Inspired by this interesting and exciting results, we thus try reproducing AlphaGoZero with our recent published ELF platform. The goal is to understand why such a simple approach yields a strong performance.
ELF is an Extensive, Lightweight and Flexible framework that makes a practical RL system easy and manageable.
For this, ELF puts all the implementation and design details into the C++ side, leaving the Python side a simple for-loop, as advertised in the text book.
Moreover, each time the python side returns a batch for a neural network model to operate on, improving its efficiency.
The key idea of ELF is to achieve dynamic batching from multiple game instances.
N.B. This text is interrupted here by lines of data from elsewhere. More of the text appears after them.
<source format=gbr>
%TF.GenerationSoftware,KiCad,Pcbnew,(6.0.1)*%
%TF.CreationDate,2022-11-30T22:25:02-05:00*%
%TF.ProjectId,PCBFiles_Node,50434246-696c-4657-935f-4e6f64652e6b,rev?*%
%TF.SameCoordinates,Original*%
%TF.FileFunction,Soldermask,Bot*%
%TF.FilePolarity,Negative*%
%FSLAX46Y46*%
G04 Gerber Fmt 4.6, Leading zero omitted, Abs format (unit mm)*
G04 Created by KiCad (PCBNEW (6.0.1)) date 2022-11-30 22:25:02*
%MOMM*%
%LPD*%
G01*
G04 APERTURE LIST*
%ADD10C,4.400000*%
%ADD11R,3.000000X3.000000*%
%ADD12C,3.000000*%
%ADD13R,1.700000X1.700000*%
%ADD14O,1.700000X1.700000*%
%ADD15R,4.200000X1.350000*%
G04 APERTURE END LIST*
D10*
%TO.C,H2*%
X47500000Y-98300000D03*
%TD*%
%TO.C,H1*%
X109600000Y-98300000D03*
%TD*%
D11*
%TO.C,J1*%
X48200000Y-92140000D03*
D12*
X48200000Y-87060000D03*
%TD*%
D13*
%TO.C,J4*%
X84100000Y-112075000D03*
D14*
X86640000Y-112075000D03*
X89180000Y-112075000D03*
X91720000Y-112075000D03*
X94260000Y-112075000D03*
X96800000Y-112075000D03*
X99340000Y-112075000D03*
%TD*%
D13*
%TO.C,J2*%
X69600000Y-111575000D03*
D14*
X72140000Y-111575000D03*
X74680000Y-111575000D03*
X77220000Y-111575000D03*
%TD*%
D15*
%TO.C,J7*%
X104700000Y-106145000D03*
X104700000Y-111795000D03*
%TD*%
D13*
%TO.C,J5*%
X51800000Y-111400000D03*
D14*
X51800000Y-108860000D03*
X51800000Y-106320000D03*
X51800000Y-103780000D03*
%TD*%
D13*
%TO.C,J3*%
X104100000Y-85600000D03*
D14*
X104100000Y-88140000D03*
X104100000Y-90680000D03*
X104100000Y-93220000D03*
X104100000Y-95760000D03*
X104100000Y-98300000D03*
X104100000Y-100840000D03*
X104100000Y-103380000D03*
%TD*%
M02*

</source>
In this platform, many games are running simultaneously. From time to time each have requests to call deep learning API (like PyTorch) for computing the next states and actions, or store the game history into replay buffers. ELF provides a dynamic batching interface so that requests can be automatically batched for high thoroughput.
We improve our framework to support distributed setting, and putting AGZ and AZ together.
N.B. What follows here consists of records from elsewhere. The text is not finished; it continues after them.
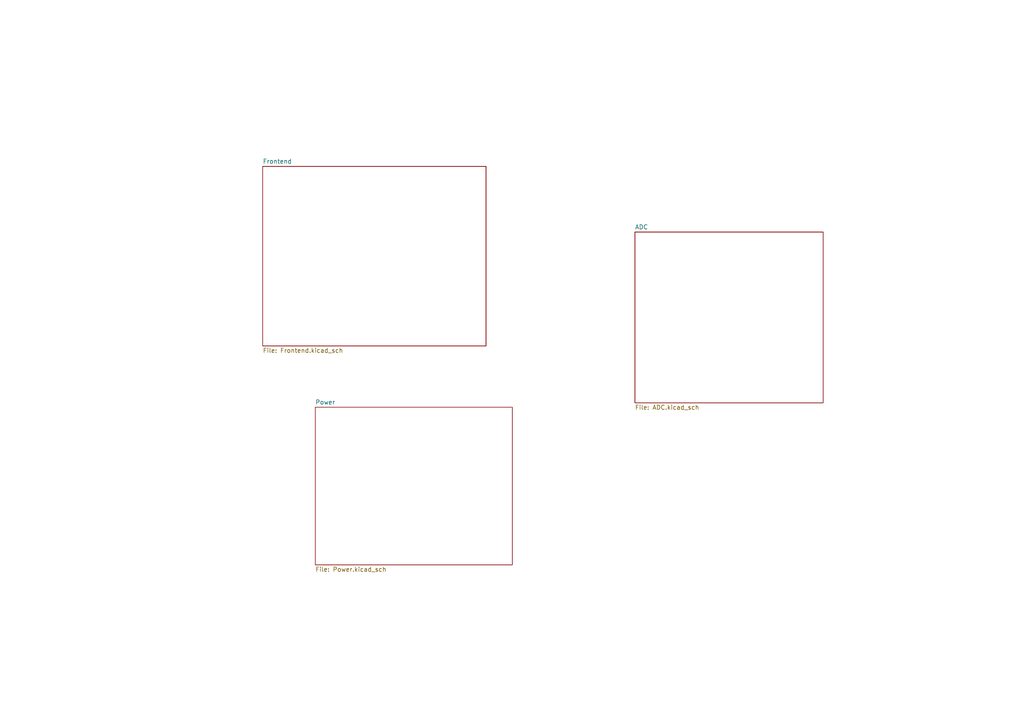
<source format=kicad_sch>
(kicad_sch
	(version 20250114)
	(generator "eeschema")
	(generator_version "9.0")
	(uuid "4bd309eb-bf97-4287-a2c2-5b27ab2783b5")
	(paper "A4")
	(lib_symbols)
	(sheet
		(at 76.2 48.26)
		(size 64.77 52.07)
		(exclude_from_sim no)
		(in_bom yes)
		(on_board yes)
		(dnp no)
		(fields_autoplaced yes)
		(stroke
			(width 0.1524)
			(type solid)
		)
		(fill
			(color 0 0 0 0.0000)
		)
		(uuid "162a67b4-8c53-447b-9e5a-afc01ca9e483")
		(property "Sheetname" "Frontend"
			(at 76.2 47.5484 0)
			(effects
				(font
					(size 1.27 1.27)
				)
				(justify left bottom)
			)
		)
		(property "Sheetfile" "Frontend.kicad_sch"
			(at 76.2 100.9146 0)
			(effects
				(font
					(size 1.27 1.27)
				)
				(justify left top)
			)
		)
		(instances
			(project "ADC7177M1"
				(path "/e30159e7-fecb-4b08-a9fd-8c0b6565f013/e382cca3-340a-4115-b733-1d21769b9a67"
					(page "3")
				)
			)
		)
	)
	(sheet
		(at 184.15 67.31)
		(size 54.61 49.53)
		(exclude_from_sim no)
		(in_bom yes)
		(on_board yes)
		(dnp no)
		(fields_autoplaced yes)
		(stroke
			(width 0.1524)
			(type solid)
		)
		(fill
			(color 0 0 0 0.0000)
		)
		(uuid "2cbd31a6-d641-4304-8402-7aca3689c05b")
		(property "Sheetname" "ADC"
			(at 184.15 66.5984 0)
			(effects
				(font
					(size 1.27 1.27)
				)
				(justify left bottom)
			)
		)
		(property "Sheetfile" "ADC.kicad_sch"
			(at 184.15 117.4246 0)
			(effects
				(font
					(size 1.27 1.27)
				)
				(justify left top)
			)
		)
		(instances
			(project "ADC7177M1"
				(path "/e30159e7-fecb-4b08-a9fd-8c0b6565f013/e382cca3-340a-4115-b733-1d21769b9a67"
					(page "5")
				)
			)
		)
	)
	(sheet
		(at 91.44 118.11)
		(size 57.15 45.72)
		(exclude_from_sim no)
		(in_bom yes)
		(on_board yes)
		(dnp no)
		(fields_autoplaced yes)
		(stroke
			(width 0.1524)
			(type solid)
		)
		(fill
			(color 0 0 0 0.0000)
		)
		(uuid "40ee723a-4bed-42db-bfa8-bbbbb28f1aea")
		(property "Sheetname" "Power"
			(at 91.44 117.3984 0)
			(effects
				(font
					(size 1.27 1.27)
				)
				(justify left bottom)
			)
		)
		(property "Sheetfile" "Power.kicad_sch"
			(at 91.44 164.4146 0)
			(effects
				(font
					(size 1.27 1.27)
				)
				(justify left top)
			)
		)
		(instances
			(project "ADC7177M1"
				(path "/e30159e7-fecb-4b08-a9fd-8c0b6565f013/e382cca3-340a-4115-b733-1d21769b9a67"
					(page "4")
				)
			)
		)
	)
)

</source>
We then releases ELF OpenGo, reproduces AZ and AGZ.
One question is that, ok, what can we learn from it?
One interesting observation from this experiment is that the knowledge is propagated backwards. You start to see meaningful moves from the end of the game, where there is reward signal. Over iterations, the meaningful moves are backpropagated all the way to the opening of the game.
The right figure shows that even with well-trained models, still with the additional planning the strength is much higher. In fact, the strength of the bot is always constrained by the capacity of the model.
We are working on an arXiv paper to discuss about the training details.
Not only training AGZ/AZ requires planning. For general reinforcement learning, during training, planning is also very important. This not only includes 1 step look forward, but also including T-step looking forward as well as more complicated planning mechanism like tree search. A large portion of DRL is to try pushing the results given by planning into neural networks.
Planning is also very important for general game AI. Chess or other games are other important examples.